2.3. Core Strategies for Prompting
Asha Vas
Prompting is both an art and a science. While simple strategies like role-based or few-shot prompting can help, professionals benefit from a structured framework that ensures clarity, completeness, and relevance. One such framework is the Six-Element Prompting Model, adapted from Liu et al. (2023) and Zamfirescu-Pereira et al. (2023). This model breaks a prompt into six elements:
- Role/Persona – Who is the AI supposed to act as?
- Task/Instruction – What exactly should it do?
- Context/Constraints – What is the clinical or educational scenario?
- Input Data – What case details or variables are needed?
- Output Format – How should the response be structured?
- Tone/Style – What literacy level, audience, or communication style is appropriate?
The Six Element Prompting Model
1. Role / Persona
Weak: “Explain photosynthesis to students.”
Strong: “You are a high school biology teacher. Explain photosynthesis to a group of 9th graders using simple examples.”
Why it matters: Anchors vocabulary and level of explanation so the AI knows who it is “speaking” as.
2. Task / Instruction
Weak: “Write an introduction for a research paper.”
Strong: “Draft a 200-word introduction for a research paper that identifies the problem, explains why it matters, and previews the argument.”
Why it matters: Clarifies the expected deliverable and reduces ambiguity.
3. Context / Constraints
Weak: “Write a speech for a student event.”
Strong: “Write a three-minute opening speech for a student debate competition, addressed to first-year undergraduates.”
Why it matters: Provides situational grounding that helps the AI generate a more relevant response.
4. Input Data
Weak: “Summarize this article into a paragraph.”
Strong: “Summarize this 800-word news article into three key bullet points suitable for a classroom newsletter.”
Why it matters: Ensures the AI response is tied to the actual material or details provided.
5. Output Format
Weak: “Explain climate change and give examples.”
Strong: “Provide a table with two columns: causes of climate change and their effects, with short examples in each row.”
Why it matters: Structures the output for clarity and usability.
6. Tone / Style
Weak: “Describe quantum computing in simple terms.”

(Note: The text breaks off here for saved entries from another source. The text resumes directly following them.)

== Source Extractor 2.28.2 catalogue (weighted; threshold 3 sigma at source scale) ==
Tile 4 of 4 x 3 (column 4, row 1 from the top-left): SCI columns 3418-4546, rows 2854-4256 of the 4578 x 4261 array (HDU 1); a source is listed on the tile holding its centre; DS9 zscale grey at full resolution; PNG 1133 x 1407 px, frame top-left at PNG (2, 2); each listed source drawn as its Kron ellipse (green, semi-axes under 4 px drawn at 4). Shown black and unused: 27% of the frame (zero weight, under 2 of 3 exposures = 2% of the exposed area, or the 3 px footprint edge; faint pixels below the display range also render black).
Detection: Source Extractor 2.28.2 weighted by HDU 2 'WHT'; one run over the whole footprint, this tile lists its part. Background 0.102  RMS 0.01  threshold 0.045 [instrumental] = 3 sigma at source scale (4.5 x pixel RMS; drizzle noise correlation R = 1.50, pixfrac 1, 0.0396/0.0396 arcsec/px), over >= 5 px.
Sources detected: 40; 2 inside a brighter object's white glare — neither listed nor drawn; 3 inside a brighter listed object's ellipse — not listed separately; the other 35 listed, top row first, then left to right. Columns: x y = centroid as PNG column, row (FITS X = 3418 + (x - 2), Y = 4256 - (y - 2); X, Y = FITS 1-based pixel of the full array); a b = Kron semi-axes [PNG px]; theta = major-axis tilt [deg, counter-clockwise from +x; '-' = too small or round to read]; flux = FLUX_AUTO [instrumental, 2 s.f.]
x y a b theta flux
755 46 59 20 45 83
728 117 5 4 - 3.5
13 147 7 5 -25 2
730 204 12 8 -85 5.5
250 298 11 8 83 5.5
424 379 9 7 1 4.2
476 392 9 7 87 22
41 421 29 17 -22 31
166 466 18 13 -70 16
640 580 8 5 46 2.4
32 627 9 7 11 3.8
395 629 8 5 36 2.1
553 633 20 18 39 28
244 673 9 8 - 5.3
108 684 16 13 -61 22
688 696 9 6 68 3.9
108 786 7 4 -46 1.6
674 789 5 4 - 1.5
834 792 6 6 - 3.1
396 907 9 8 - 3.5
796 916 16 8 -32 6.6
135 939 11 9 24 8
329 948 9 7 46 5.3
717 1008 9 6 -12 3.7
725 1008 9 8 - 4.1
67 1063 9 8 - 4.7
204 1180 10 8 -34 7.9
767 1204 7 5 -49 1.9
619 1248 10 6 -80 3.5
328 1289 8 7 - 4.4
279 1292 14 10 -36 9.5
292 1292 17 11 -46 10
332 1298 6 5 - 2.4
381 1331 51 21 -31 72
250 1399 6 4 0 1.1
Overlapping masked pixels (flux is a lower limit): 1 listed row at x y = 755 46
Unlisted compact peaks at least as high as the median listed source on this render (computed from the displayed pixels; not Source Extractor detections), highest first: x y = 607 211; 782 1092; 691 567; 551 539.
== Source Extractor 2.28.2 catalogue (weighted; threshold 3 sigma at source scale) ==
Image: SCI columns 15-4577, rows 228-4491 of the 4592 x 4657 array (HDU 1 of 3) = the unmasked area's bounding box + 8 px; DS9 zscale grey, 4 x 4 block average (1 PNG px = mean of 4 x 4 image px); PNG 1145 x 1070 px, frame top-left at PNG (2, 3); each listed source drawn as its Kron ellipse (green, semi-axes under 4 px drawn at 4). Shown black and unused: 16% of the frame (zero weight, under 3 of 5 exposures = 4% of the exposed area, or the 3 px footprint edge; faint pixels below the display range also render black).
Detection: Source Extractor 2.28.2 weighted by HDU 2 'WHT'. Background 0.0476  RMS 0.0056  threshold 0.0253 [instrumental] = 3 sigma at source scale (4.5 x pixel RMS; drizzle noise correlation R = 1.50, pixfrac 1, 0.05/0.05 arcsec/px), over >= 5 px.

Strong: “Describe quantum computing in 200 words for high school students, using clear, age-appropriate metaphors and avoiding jargon.”
Why it matters: Adapts communication to the intended audience.
Analogy: Writing a Recipe (click to expand)
📖 Analogy: Writing a Recipe (click to expand)
Think of prompting as writing a recipe. If you only say “make pasta,” the result could vary wildly—spaghetti, lasagna, or mac and cheese. But if you provide details (ingredients, cooking method, portion size, presentation style), you guide the cook toward a predictable dish. Similarly, the Six-Element Prompting Model gives AI the “recipe” it needs to produce responses that are aligned with your purpose.
📚 Weekly Reflection Journal
Reflection Prompt: Write a short prompt to an AI tool (e.g., “Explain climate change”). Then, revise your prompt by adding one or more of the six elements discussed above. Compare the original and revised outputs. What improved? What surprised you?
Looking Ahead
In the next chapter, we will explore advanced prompting techniques such as chain-of-thought reasoning, iterative refinement, and multi-turn dialogue. These strategies build on the Six-Element Model and illustrate how careful prompting can unlock more accurate and nuanced AI responses.